» **DATA FOR THIS EXERCISE**

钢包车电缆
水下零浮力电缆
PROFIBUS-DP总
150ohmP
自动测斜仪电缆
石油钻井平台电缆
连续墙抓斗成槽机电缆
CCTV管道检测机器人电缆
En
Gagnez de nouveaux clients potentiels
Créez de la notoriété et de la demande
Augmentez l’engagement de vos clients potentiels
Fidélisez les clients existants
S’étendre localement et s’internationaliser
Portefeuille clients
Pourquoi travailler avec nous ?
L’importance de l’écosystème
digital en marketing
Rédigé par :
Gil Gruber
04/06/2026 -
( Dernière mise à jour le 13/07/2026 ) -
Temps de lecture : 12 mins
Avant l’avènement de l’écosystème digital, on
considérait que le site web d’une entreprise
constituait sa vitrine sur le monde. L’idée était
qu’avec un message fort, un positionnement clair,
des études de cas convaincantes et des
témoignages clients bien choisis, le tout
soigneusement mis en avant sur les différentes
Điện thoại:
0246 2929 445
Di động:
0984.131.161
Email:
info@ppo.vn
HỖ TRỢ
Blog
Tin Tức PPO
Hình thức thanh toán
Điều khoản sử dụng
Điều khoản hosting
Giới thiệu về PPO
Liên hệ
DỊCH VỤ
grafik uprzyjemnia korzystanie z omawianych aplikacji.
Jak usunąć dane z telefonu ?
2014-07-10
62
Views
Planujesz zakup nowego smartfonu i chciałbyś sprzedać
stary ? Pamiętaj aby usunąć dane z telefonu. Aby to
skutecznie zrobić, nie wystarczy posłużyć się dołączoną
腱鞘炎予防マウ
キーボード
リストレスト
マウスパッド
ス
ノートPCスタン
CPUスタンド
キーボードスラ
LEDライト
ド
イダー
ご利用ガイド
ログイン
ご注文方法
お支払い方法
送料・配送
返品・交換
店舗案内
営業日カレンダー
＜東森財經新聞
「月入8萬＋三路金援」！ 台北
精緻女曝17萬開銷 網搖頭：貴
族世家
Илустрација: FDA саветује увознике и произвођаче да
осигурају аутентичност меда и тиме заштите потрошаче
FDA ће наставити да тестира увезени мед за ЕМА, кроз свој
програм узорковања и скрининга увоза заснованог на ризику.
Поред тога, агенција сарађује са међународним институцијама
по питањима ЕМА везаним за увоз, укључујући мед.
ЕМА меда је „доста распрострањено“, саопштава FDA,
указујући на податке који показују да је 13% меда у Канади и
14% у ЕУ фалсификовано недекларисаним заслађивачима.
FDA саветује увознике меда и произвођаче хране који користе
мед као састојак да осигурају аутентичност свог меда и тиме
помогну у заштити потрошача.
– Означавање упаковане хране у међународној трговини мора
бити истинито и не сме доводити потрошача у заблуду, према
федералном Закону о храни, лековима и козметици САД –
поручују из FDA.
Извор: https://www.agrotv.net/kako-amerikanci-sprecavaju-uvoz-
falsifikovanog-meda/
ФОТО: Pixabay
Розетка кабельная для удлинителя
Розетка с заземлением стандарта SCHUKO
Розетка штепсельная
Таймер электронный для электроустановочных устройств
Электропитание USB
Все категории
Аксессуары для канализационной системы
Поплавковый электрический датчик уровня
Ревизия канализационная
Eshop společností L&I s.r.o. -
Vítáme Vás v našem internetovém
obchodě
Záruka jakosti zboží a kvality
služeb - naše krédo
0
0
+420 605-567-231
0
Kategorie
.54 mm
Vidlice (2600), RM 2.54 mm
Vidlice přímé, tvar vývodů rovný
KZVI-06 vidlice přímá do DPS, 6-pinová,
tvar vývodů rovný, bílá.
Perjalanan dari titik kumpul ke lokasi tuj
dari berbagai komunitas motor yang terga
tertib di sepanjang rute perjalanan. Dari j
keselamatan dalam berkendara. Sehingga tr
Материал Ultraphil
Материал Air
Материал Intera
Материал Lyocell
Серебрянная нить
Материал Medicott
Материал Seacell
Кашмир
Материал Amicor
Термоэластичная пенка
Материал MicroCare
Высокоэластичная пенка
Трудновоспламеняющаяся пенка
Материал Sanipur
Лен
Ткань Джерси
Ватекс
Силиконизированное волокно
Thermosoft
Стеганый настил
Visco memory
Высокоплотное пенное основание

» **WORK TASK**
Make an exact copy of the listing, including every line.

» **REPLY**
钢包车电缆
水下零浮力电缆
PROFIBUS-DP总
150ohmP
自动测斜仪电缆
石油钻井平台电缆
连续墙抓斗成槽机电缆
CCTV管道检测机器人电缆
En
Gagnez de nouveaux clients potentiels
Créez de la notoriété et de la demande
Augmentez l’engagement de vos clients potentiels
Fidélisez les clients existants
S’étendre localement et s’internationaliser
Portefeuille clients
Pourquoi travailler avec nous ?
L’importance de l’écosystème
digital en marketing
Rédigé par :
Gil Gruber
04/06/2026 -
( Dernière mise à jour le 13/07/2026 ) -
Temps de lecture : 12 mins
Avant l’avènement de l’écosystème digital, on
considérait que le site web d’une entreprise
constituait sa vitrine sur le monde. L’idée était
qu’avec un message fort, un positionnement clair,
des études de cas convaincantes et des
témoignages clients bien choisis, le tout
soigneusement mis en avant sur les différentes
Điện thoại:
0246 2929 445
Di động:
0984.131.161
Email:
info@ppo.vn
HỖ TRỢ
Blog
Tin Tức PPO
Hình thức thanh toán
Điều khoản sử dụng
Điều khoản hosting
Giới thiệu về PPO
Liên hệ
DỊCH VỤ
grafik uprzyjemnia korzystanie z omawianych aplikacji.
Jak usunąć dane z telefonu ?
2014-07-10
62
Views
Planujesz zakup nowego smartfonu i chciałbyś sprzedać
stary ? Pamiętaj aby usunąć dane z telefonu. Aby to
skutecznie zrobić, nie wystarczy posłużyć się dołączoną
腱鞘炎予防マウ
キーボード
リストレスト
マウスパッド
ス
ノートPCスタン
CPUスタンド
キーボードスラ
LEDライト
ド
イダー
ご利用ガイド
ログイン
ご注文方法
お支払い方法
送料・配送
返品・交換
店舗案内
営業日カレンダー
＜東森財經新聞
「月入8萬＋三路金援」！ 台北
精緻女曝17萬開銷 網搖頭：貴
族世家
Илустрација: FDA саветује увознике и произвођаче да
осигурају аутентичност меда и тиме заштите потрошаче
FDA ће наставити да тестира увезени мед за ЕМА, кроз свој
програм узорковања и скрининга увоза заснованог на ризику.
Поред тога, агенција сарађује са међународним институцијама
по питањима ЕМА везаним за увоз, укључујући мед.
ЕМА меда је „доста распрострањено“, саопштава FDA,
указујући на податке који показују да је 13% меда у Канади и
14% у ЕУ фалсификовано недекларисаним заслађивачима.
FDA саветује увознике меда и произвођаче хране који користе
мед као састојак да осигурају аутентичност свог меда и тиме
помогну у заштити потрошача.
– Означавање упаковане хране у међународној трговини мора
бити истинито и не сме доводити потрошача у заблуду, према
федералном Закону о храни, лековима и козметици САД –
поручују из FDA.
Извор: https://www.agrotv.net/kako-amerikanci-sprecavaju-uvoz-
falsifikovanog-meda/
ФОТО: Pixabay
Розетка кабельная для удлинителя
Розетка с заземлением стандарта SCHUKO
Розетка штепсельная
Таймер электронный для электроустановочных устройств
Электропитание USB
Все категории
Аксессуары для канализационной системы
Поплавковый электрический датчик уровня
Ревизия канализационная
Eshop společností L&I s.r.o. -
Vítáme Vás v našem internetovém
obchodě
Záruka jakosti zboží a kvality
služeb - naše krédo
0
0
+420 605-567-231
0
Kategorie
.54 mm
Vidlice (2600), RM 2.54 mm
Vidlice přímé, tvar vývodů rovný
KZVI-06 vidlice přímá do DPS, 6-pinová,
tvar vývodů rovný, bílá.
Perjalanan dari titik kumpul ke lokasi tuj
dari berbagai komunitas motor yang terga
tertib di sepanjang rute perjalanan. Dari j
keselamatan dalam berkendara. Sehingga tr
Материал Ultraphil
Материал Air
Материал Intera
Материал Lyocell
Серебрянная нить
Материал Medicott
Материал Seacell
Кашмир
Материал Amicor
Термоэластичная пенка
Материал MicroCare
Высокоэластичная пенка
Трудновоспламеняющаяся пенка
Материал Sanipur
Лен
Ткань Джерси
Ватекс
Силиконизированное волокно
Thermosoft
Стеганый настил
Visco memory
Высокоплотное пенное основание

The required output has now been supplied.